The lineup ran base Cougar, the Brougham series (two-door and four-door, with opera windows, full-length bright moldings, and a full vinyl roof on sedans), and the XR-7. The XR-7 was coupe-only and carried the half-vinyl roof, opera windows, and upgraded interior trim, and it is the body style most people picture from this era. If you are shopping today, the XR-7 coupes are by far the easiest to find, the sedans and Broughams are scarce, and the 1977-only wagons rarely turn up; the Villager is the one worth holding out for.

Asked all the time

What engines came in the 1977-1979 Mercury Cougar?

The fourth-generation Mercury Cougar (1977-1979) offered three 2-barrel V8s: the 302 (134 hp net in 1977-78), the 351 (roughly 144-161 hp net, built as either a Windsor or a Modified; the Windsor was standard in 1977 wagons), and the 400 (173 hp in 1977, 166 hp in 1978). The 400 was dropped for 1979, so final-year cars came with the 302 or 351.

Was there really a Mercury Cougar station wagon?

Yes, but only for 1977. Mercury built 13,520 Cougar wagons that year: 4,951 in base trim and 8,569 Villagers with simulated woodgrain. The wagon was dropped for 1978 to make room for the new Mercury Zephyr wagon, which makes any surviving 1977 Cougar wagon rare.

What platform is the 1977-1979 Cougar built on?

The 1977-1979 Mercury Cougar uses Ford's body-on-frame intermediate chassis shared with the Ford LTD II and 1977-1979 Thunderbird, derived from the 1972 Torino. Two-doors ride a 114 inch wheelbase; the four-door sedan and 1977 wagon use a 118 inch wheelbase.

Which year of fourth-generation Cougar should I look for?

A 1977 Mercury Cougar XR-7 with the 400 V8 gets you the strongest engine of the generation at 173 hp net (the 1978 version was rated 166 hp). Parts availability is good across all three years since 1978 alone saw 213,270 cars built. If you want the one-year body style, the 1977 wagon is the rarity of the range.

Did the 1977-1979 Cougar come with a manual transmission?

No.
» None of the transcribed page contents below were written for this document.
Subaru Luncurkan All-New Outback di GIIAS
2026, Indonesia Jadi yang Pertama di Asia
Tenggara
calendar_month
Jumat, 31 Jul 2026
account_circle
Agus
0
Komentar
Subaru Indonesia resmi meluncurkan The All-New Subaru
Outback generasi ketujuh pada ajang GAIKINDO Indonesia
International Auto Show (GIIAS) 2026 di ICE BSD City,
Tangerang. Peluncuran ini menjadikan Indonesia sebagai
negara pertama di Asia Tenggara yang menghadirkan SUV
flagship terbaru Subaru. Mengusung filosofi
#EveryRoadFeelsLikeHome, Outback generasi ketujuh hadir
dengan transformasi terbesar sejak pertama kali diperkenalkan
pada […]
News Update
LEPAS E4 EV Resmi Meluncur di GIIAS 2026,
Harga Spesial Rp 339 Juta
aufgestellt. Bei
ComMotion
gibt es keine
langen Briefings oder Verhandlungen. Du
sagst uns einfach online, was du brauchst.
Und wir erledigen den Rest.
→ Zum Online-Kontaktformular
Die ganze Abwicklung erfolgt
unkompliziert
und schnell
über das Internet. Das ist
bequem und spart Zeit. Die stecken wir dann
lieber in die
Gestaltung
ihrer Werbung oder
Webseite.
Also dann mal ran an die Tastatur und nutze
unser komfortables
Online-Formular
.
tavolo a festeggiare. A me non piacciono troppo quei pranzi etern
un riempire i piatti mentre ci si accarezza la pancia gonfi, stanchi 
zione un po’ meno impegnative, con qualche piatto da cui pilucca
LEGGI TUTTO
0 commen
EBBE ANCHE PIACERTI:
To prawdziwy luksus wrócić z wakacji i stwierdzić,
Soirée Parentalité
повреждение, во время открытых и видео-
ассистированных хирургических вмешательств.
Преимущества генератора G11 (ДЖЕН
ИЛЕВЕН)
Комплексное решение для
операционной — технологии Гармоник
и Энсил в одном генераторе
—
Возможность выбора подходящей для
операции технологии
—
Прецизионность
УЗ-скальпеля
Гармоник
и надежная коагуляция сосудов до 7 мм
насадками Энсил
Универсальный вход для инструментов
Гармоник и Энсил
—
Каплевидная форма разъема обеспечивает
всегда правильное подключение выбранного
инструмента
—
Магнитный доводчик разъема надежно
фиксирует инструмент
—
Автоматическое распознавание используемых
Every fourth-generation Cougar (1977-1979) came with a three-speed SelectShift automatic: typically the C4 behind the 302 and the FMX or C6 behind the 351 and 400. If a car claims a factory manual, it is not correct for this generation.

What replaced the 1977-1979 Mercury Cougar?

After 1979 the intermediate chassis was retired and the Cougar name continued for 1980 as the XR-7 coupe on the smaller Fox platform shared with the Ford Thunderbird, shedding roughly 900 pounds in the process. The four-door and wagon body styles did not carry over.